EfficientNet uses a compound coefficient phi to uniformly scales network width, depth, and resolution in a
principled way.
The compound scaling method is justified by the intuition that if the input image is bigger, then the network
needs more layers to increase the receptive field and more channels to capture more fine-grained patterns on
the bigger image.
The base EfficientNet-B0 network is based on the inverted bottleneck residual blocks of MobileNetV2, in addition
to squeeze-and-excitation blocks.
EfficientNets also transfer well and achieve state-of-the-art accuracy on CIFAR-100 (91.7%), Flowers (98.8%),
and 3 other transfer learning datasets, with an order of magnitude fewer parameters.
Interesting Stuff:
Now, the most interesting part of EfficientNet-B0 is that the baseline architecture is designed by Neural
Architecture Search(NAS). NAS is a wide topic and is not feasible to be discussed here. We can simply
consider it as searching through the architecture space for underlying base architecture like ResNet or
any other architecture for that matter. And on top of that, we can use grid search for finding the scale
factor for Depth, Width and Resolution. Combining NAS and with compound scaling leads us to the SOTA on
ImageNet. Model is evaluated by comparing accuracy over the # of FLOPS(Floating point operations per second).
Recommended Reading for NAS: https://lilianweng.github.io/lil-log/2020/08/06/neural-architecture-search.html
🔥
ResMLP
ResMLP: Feedforward networks for image classification with data-efficient training
ResMLP, an architecture built entirely upon multi-layer perceptrons for image classification.

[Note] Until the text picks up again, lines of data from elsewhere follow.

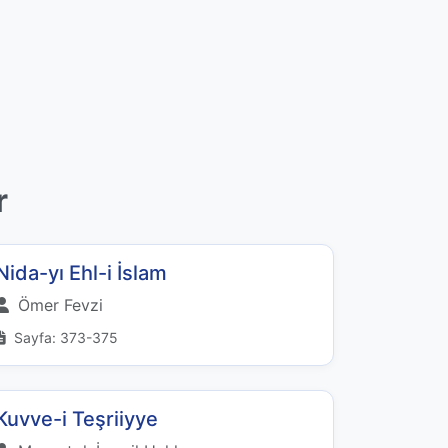
r
Nida-yı Ehl-i İslam
Ömer Fevzi
Sayfa: 373-375
Kuvve-i Teşriiyye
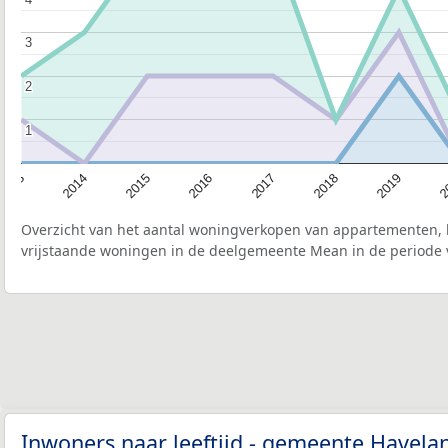
3
3
2
2
1
1
2015
2
2017
2014
2019
2016
2013
2018
Overzicht van het aantal woningverkopen van appartementen, h
vrijstaande woningen in de deelgemeente Mean in de periode 
Inwoners naar leeftijd - gemeente Havel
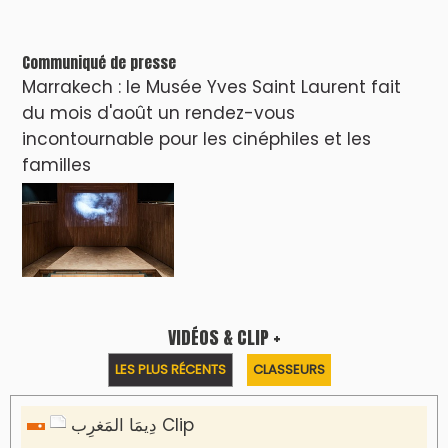
Clip : 🎵Allez, allez ! Ramenez-nous cette
coupe à la maison !
🎵Bulldozer Blues
Clip : 🎵 LE BLUES DE L'IA
🎵 Ormuzera bien, qui ormuzera le
dernier
Reportages
Nizar Baraka préside à Marrakech une
rencontre sur la régionalisation avancée et
l’équité territoriale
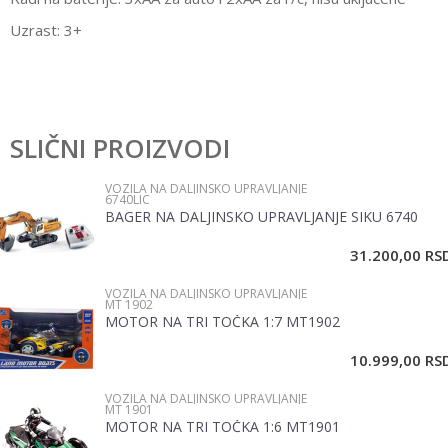
Uzrast:
3+
Karakteristika
Vrednost
Ostavi komentar
Kategorija
Vozila na daljinsko upravljanje
SLIČNI PROIZVODI
Ime/Nadimak
Boja
Bela
VOZILA NA DALJINSKO UPRAVLJANJE
6740LIC
Pol
Dečaci
BAGER NA DALJINSKO UPRAVLJANJE SIKU 6740
Email
Brend
Rastar
31.200,00
RS
VOZILA NA DALJINSKO UPRAVLJANJE
Poruka
MT 1902
MOTOR NA TRI TOČKA 1:7 MT1902
10.999,00
RS
VOZILA NA DALJINSKO UPRAVLJANJE
MT 1901
MOTOR NA TRI TOČKA 1:6 MT1901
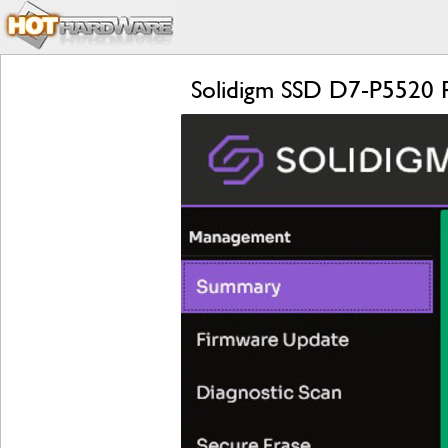
Solidigm SSD D7-P5520 R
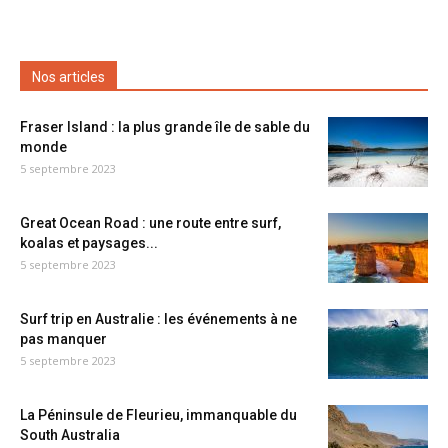
Nos articles
Fraser Island : la plus grande île de sable du
monde
5 septembre 2023
Great Ocean Road : une route entre surf,
koalas et paysages...
5 septembre 2023
Surf trip en Australie : les événements à ne
pas manquer
5 septembre 2023
La Péninsule de Fleurieu, immanquable du
South Australia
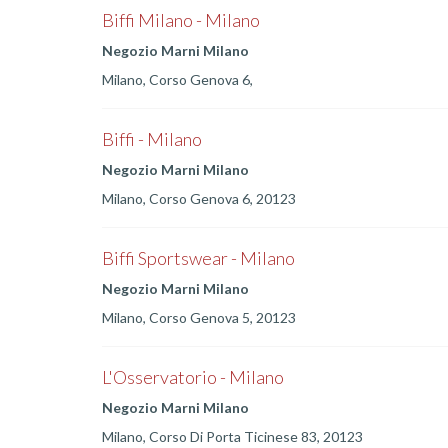
Biffi Milano - Milano
Negozio Marni Milano
Milano, Corso Genova 6,
Biffi - Milano
Negozio Marni Milano
Milano, Corso Genova 6, 20123
Biffi Sportswear - Milano
Negozio Marni Milano
Milano, Corso Genova 5, 20123
L'Osservatorio - Milano
Negozio Marni Milano
Milano, Corso Di Porta Ticinese 83, 20123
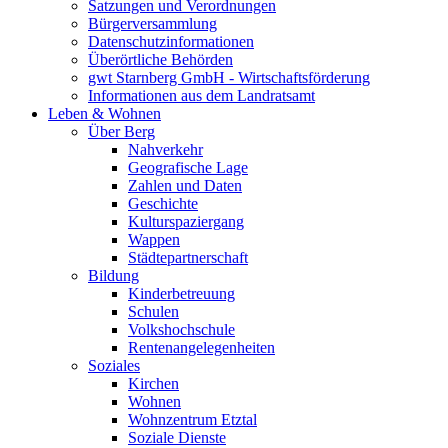
Satzungen und Verordnungen
Bürgerversammlung
Datenschutzinformationen
Überörtliche Behörden
gwt Starnberg GmbH - Wirtschaftsförderung
Informationen aus dem Landratsamt
Leben & Wohnen
Über Berg
Nahverkehr
Geografische Lage
Zahlen und Daten
Geschichte
Kulturspaziergang
Wappen
Städtepartnerschaft
Bildung
Kinderbetreuung
Schulen
Volkshochschule
Rentenangelegenheiten
Soziales
Kirchen
Wohnen
Wohnzentrum Etztal
Soziale Dienste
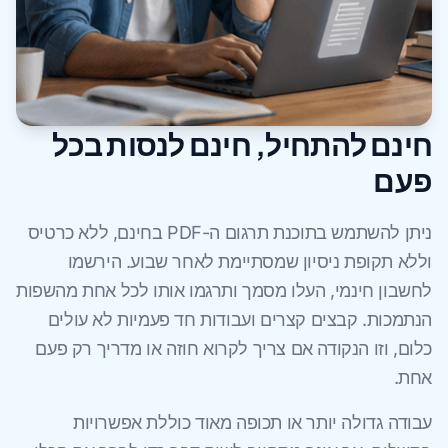
חינם להתחיל, חינם לנסות בכל
פעם
ניתן להשתמש בתוכנת תרגום ה-PDF בחינם, ללא כרטיס
וללא תקופת ניסיון שמסתיימת לאחר שבוע. הירשמו
לחשבון חינמי, העלו מסמך ותרגמו אותו לכל אחת מהשפות
הנתמכות. קבצים קצרים ועבודות חד פעמיות לא עולים
כלום, וזו הנקודה אם צריך לקרוא חוזה או מדריך רק פעם
אחת.
עבודה גדולה יותר או תכופה מאוד כוללת אפשרויות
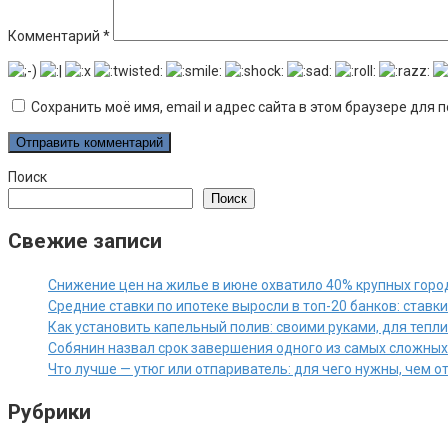
Комментарий
*
Сохранить моё имя, email и адрес сайта в этом браузере дл
Поиск
Поиск
Свежие записи
Снижение цен на жилье в июне охватило 40% крупных горо
Средние ставки по ипотеке выросли в топ-20 банков: ставк
Как установить капельный полив: своими руками, для тепл
Собянин назвал срок завершения одного из самых сложны
Что лучше — утюг или отпариватель: для чего нужны, чем 
Рубрики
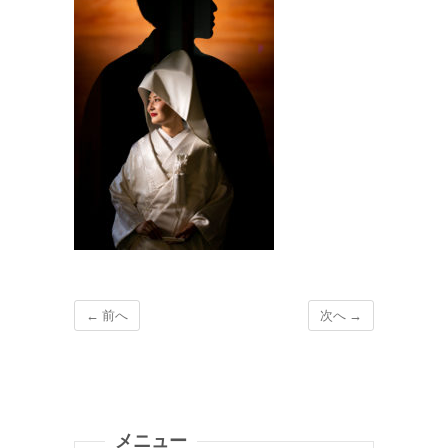
← 前へ
次へ →
メニュー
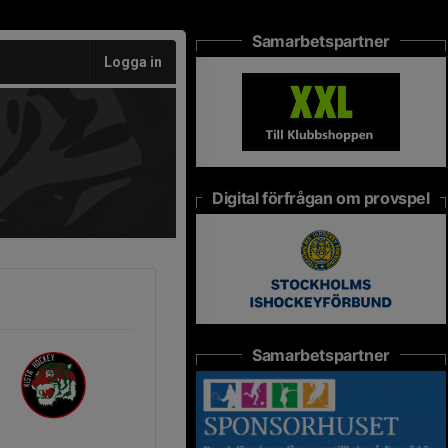
Samarbetspartner
Logga in
Digital förfrågan om provspel
Samarbetspartner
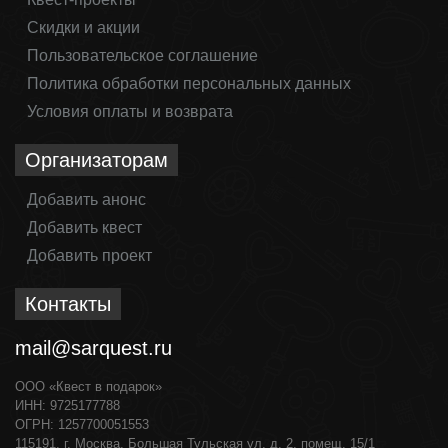
Скидки и акции
Пользовательское соглашение
Политика обработки персональных данных
Условия оплаты и возврата
Организаторам
Добавить анонс
Добавить квест
Добавить проект
Контакты
mail@sarquest.ru
ООО «Квест в подарок»
ИНН: 9725177788
ОГРН: 1257700051553
115191, г. Москва, Большая Тульская ул, д. 2, помещ. 15/1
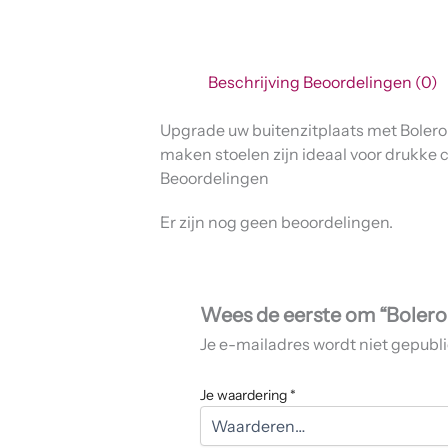
Beschrijving
Beoordelingen (0)
Upgrade uw buitenzitplaats met Bolero 
maken stoelen zijn ideaal voor drukke
Beoordelingen
Er zijn nog geen beoordelingen.
Wees de eerste om “Bolero 
Je e-mailadres wordt niet gepubl
Je waardering
*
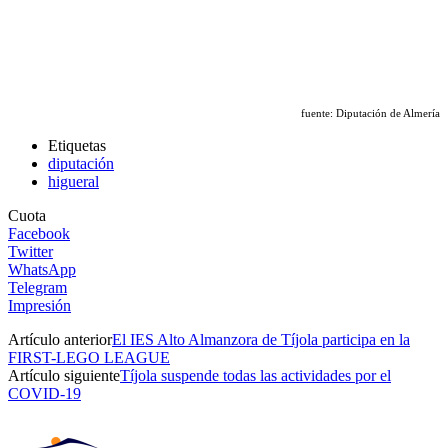
fuente: Diputación de Almería
Etiquetas
diputación
higueral
Cuota
Facebook
Twitter
WhatsApp
Telegram
Impresión
Artículo anterior
El IES Alto Almanzora de Tíjola participa en la
FIRST-LEGO LEAGUE
Artículo siguiente
Tíjola suspende todas las actividades por el
COVID-19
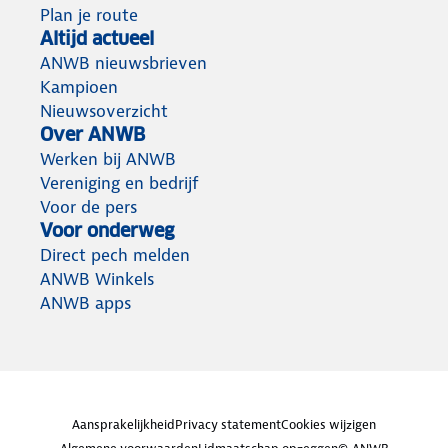
Plan je route
Altijd actueel
ANWB nieuwsbrieven
Kampioen
Nieuwsoverzicht
Over ANWB
Werken bij ANWB
Vereniging en bedrijf
Voor de pers
Voor onderweg
Direct pech melden
ANWB Winkels
ANWB apps
Aansprakelijkheid
Privacy statement
Cookies wijzigen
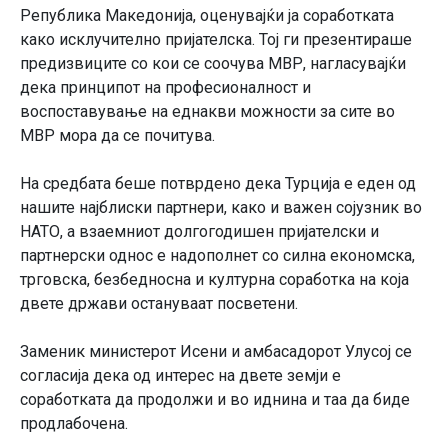
Република Македонија, оценувајќи ја соработката
како исклучително пријателска. Тој ги презентираше
предизвиците со кои се соочува МВР, нагласувајќи
дека принципот на професионалност и
воспоставување на еднакви можности за сите во
МВР мора да се почитува.
На средбата беше потврдено дека Турција е еден од
нашите најблиски партнери, како и важен сојузник во
НАТО, а взаемниот долгогодишен пријателски и
партнерски однос е надополнет со силна економска,
трговска, безбедносна и културна соработка на која
двете држави остануваат посветени.
Заменик министерот Исени и амбасадорот Улусој се
согласија дека од интерес на двете земји е
соработката да продолжи и во иднина и таа да биде
продлабочена.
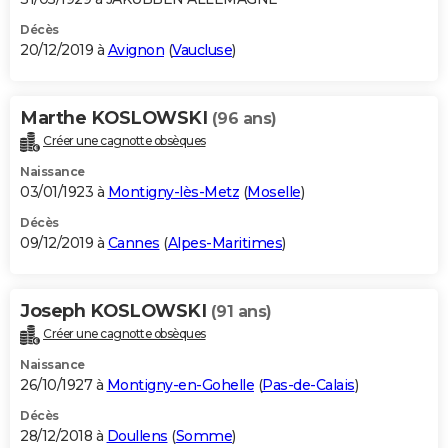
Décès
20/12/2019 à
Avignon
(
Vaucluse
)
Marthe KOSLOWSKI
(96 ans)
Créer une cagnotte obsèques
Naissance
03/01/1923 à
Montigny-lès-Metz
(
Moselle
)
Décès
09/12/2019 à
Cannes
(
Alpes-Maritimes
)
Joseph KOSLOWSKI
(91 ans)
Créer une cagnotte obsèques
Naissance
26/10/1927 à
Montigny-en-Gohelle
(
Pas-de-Calais
)
Décès
28/12/2018 à
Doullens
(
Somme
)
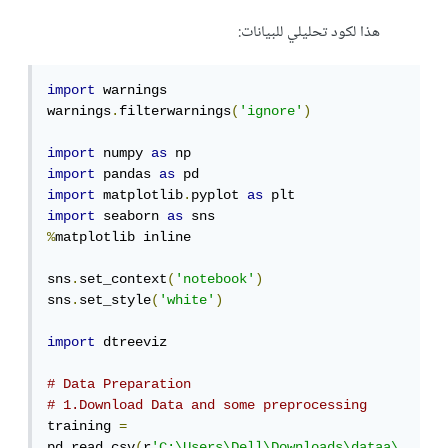
هذا لكود تحليلي للبيانات:
import
 warnings

warnings
.
filterwarnings
(
'ignore'
)
import
 numpy 
as
import
 pandas 
as
import
 matplotlib
.
pyplot 
as
import
 seaborn 
as
%
matplotlib inline

sns
.
set_context
(
'notebook'
)
sns
.
set_style
(
'white'
)
import
 dtreeviz

# Data Preparation
# 1.Download Data and some preprocessing
training 
=
pd
.
read_csv
(
r
'C:\Users\Dell\Downloads\dataa\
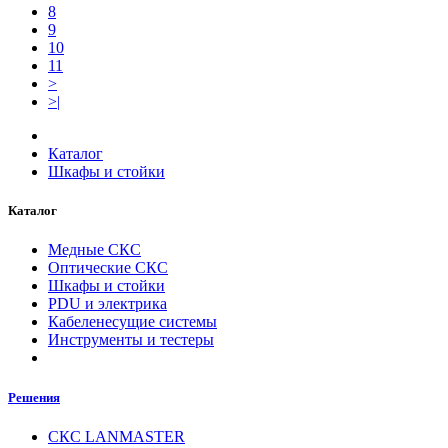
8
9
10
11
>
>|
Каталог
Шкафы и стойки
Каталог
Медные СКС
Оптические СКС
Шкафы и стойки
PDU и электрика
Кабеленесущие системы
Инструменты и тестеры
Решения
СКС LANMASTER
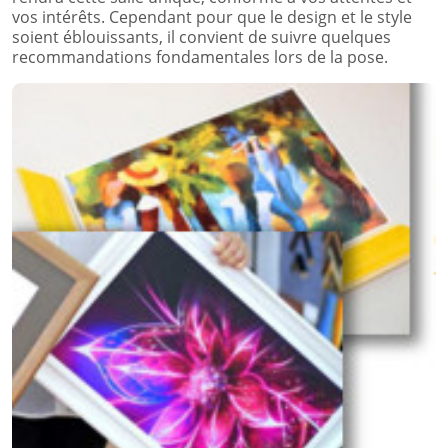
vos intérêts. Cependant pour que le design et le style
soient éblouissants, il convient de suivre quelques
recommandations fondamentales lors de la pose.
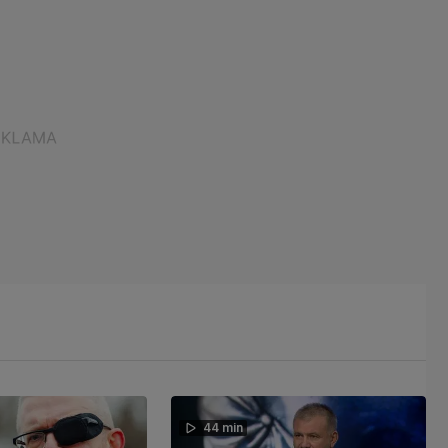
44 min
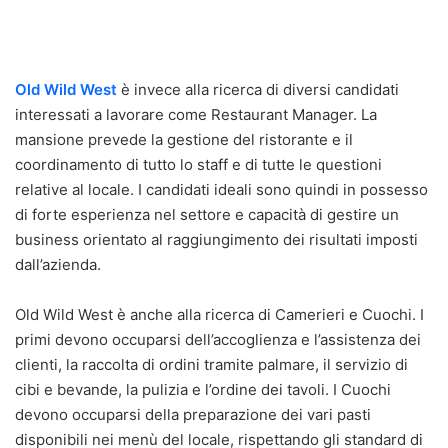
Old Wild West
è invece alla ricerca di diversi candidati
interessati a lavorare come Restaurant Manager. La
mansione prevede la gestione del ristorante e il
coordinamento di tutto lo staff e di tutte le questioni
relative al locale. I candidati ideali sono quindi in possesso
di forte esperienza nel settore e capacità di gestire un
business orientato al raggiungimento dei risultati imposti
dall’azienda.
Old Wild West è anche alla ricerca di Camerieri e Cuochi. I
primi devono occuparsi dell’accoglienza e l’assistenza dei
clienti, la raccolta di ordini tramite palmare, il servizio di
cibi e bevande, la pulizia e l’ordine dei tavoli. I Cuochi
devono occuparsi della preparazione dei vari pasti
disponibili nei menù del locale, rispettando gli standard di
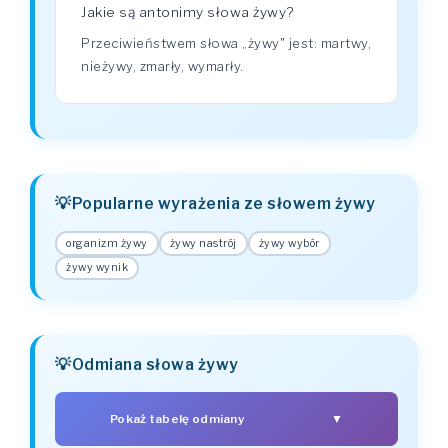
Jakie są antonimy słowa żywy?
Przeciwieństwem słowa „żywy" jest: martwy,
nieżywy, zmarły, wymarły.
Popularne wyrażenia ze słowem żywy
organizm żywy
żywy nastrój
żywy wybór
żywy wynik
Odmiana słowa żywy
Pokaż tabelę odmiany
▼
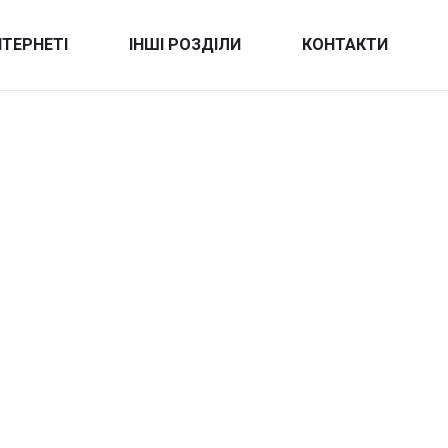
НТЕРНЕТІ
ІНШІ РОЗДІЛИ
КОНТАКТИ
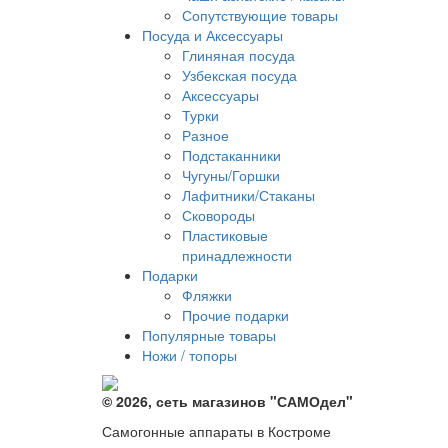
Сопутствующие товары
Посуда и Аксессуары
Глиняная посуда
Узбекская посуда
Аксессуары
Турки
Разное
Подстаканники
Чугуны/Горшки
Лафитники/Стаканы
Сковороды
Пластиковые
принадлежности
Подарки
Фляжки
Прочие подарки
Популярные товары
Ножи / топоры
© 2026, сеть магазинов "
САМОдел
"
Самогонные аппараты в Костроме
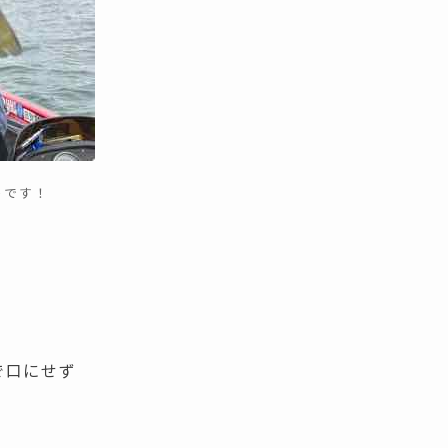
りです！
で口にせず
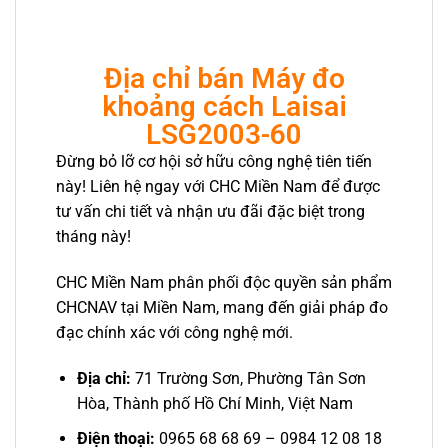
Địa chỉ bán Máy đo
khoảng cách Laisai
LSG2003-60
Đừng bỏ lỡ cơ hội sở hữu công nghệ tiên tiến
này! Liên hệ ngay với CHC Miền Nam để được
tư vấn chi tiết và nhận ưu đãi đặc biệt trong
tháng này!
CHC Miền Nam phân phối độc quyền sản phẩm
CHCNAV tại Miền Nam, mang đến giải pháp đo
đạc chính xác với công nghệ mới.
Địa chỉ:
71 Trường Sơn, Phường Tân Sơn
Hòa, Thành phố Hồ Chí Minh, Việt Nam
Điện thoại:
0965 68 68 69
–
0984 12 08 18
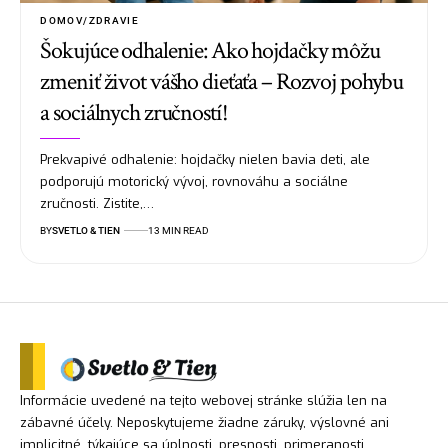
DOMOV/ZDRAVIE
Šokujúce odhalenie: Ako hojdačky môžu
zmeniť život vášho dieťaťa – Rozvoj pohybu
a sociálnych zručností!
Prekvapivé odhalenie: hojdačky nielen bavia deti, ale
podporujú motorický vývoj, rovnováhu a sociálne
zručnosti. Zistite,…
BY
SVETLO & TIEN
13 MIN READ
Informácie uvedené na tejto webovej stránke slúžia len na
zábavné účely. Neposkytujeme žiadne záruky, výslovné ani
implicitné, týkajúce sa úplnosti, presnosti, primeranosti,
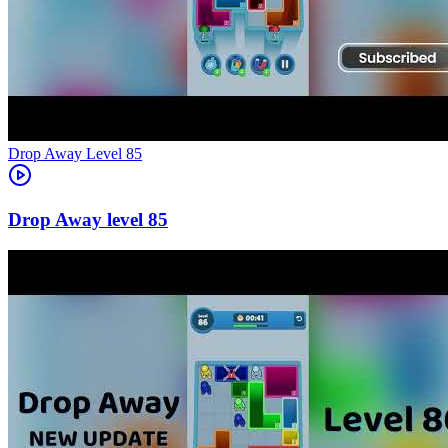
Level
85
85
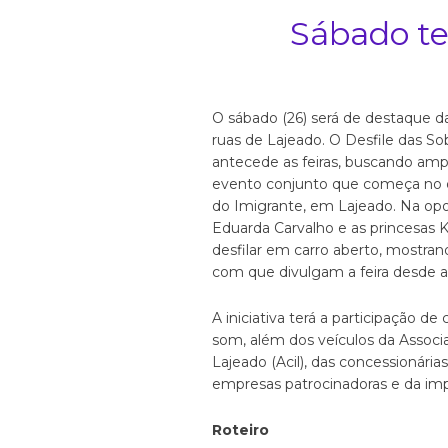
Sábado te
O sábado (26) será de destaque d
ruas de Lajeado. O Desfile das S
antecede as feiras, buscando ampli
evento conjunto que começa no 
do Imigrante, em Lajeado. Na opor
Eduarda Carvalho e as princesas Ka
desfilar em carro aberto, mostran
com que divulgam a feira desde abr
A iniciativa terá a participação de
som, além dos veículos da Associa
Lajeado (Acil), das concessionárias
empresas patrocinadoras e da im
Roteiro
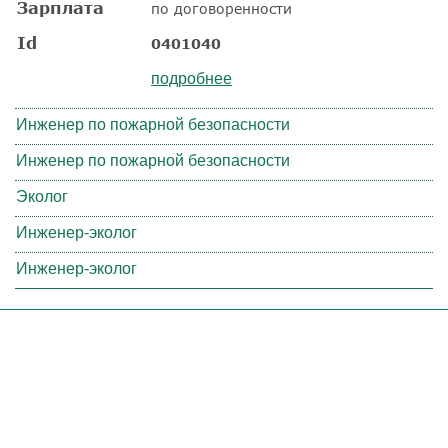
Зарплата
по договоренности
Id
0401040
подробнее
Инженер по пожарной безопасности
Инженер по пожарной безопасности
Эколог
Инженер-эколог
Инженер-эколог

It is a simple residual network that alternates (i) a linear layer in which image patches interact,
independently and identically across channels, and (ii) a two-layer feed-forward network in which
channels interact independently per patch. When trained with a modern training strategy using heavy
data-augmentation and optionally distillation, it attains surprisingly good accuracy/complexity
trade-offs on ImageNet.
We can also train ResMLP models in a self-supervised setup, to further remove priors from employing a
labelled dataset. Finally, by adapting our model to machine translation we achieve surprisingly good results.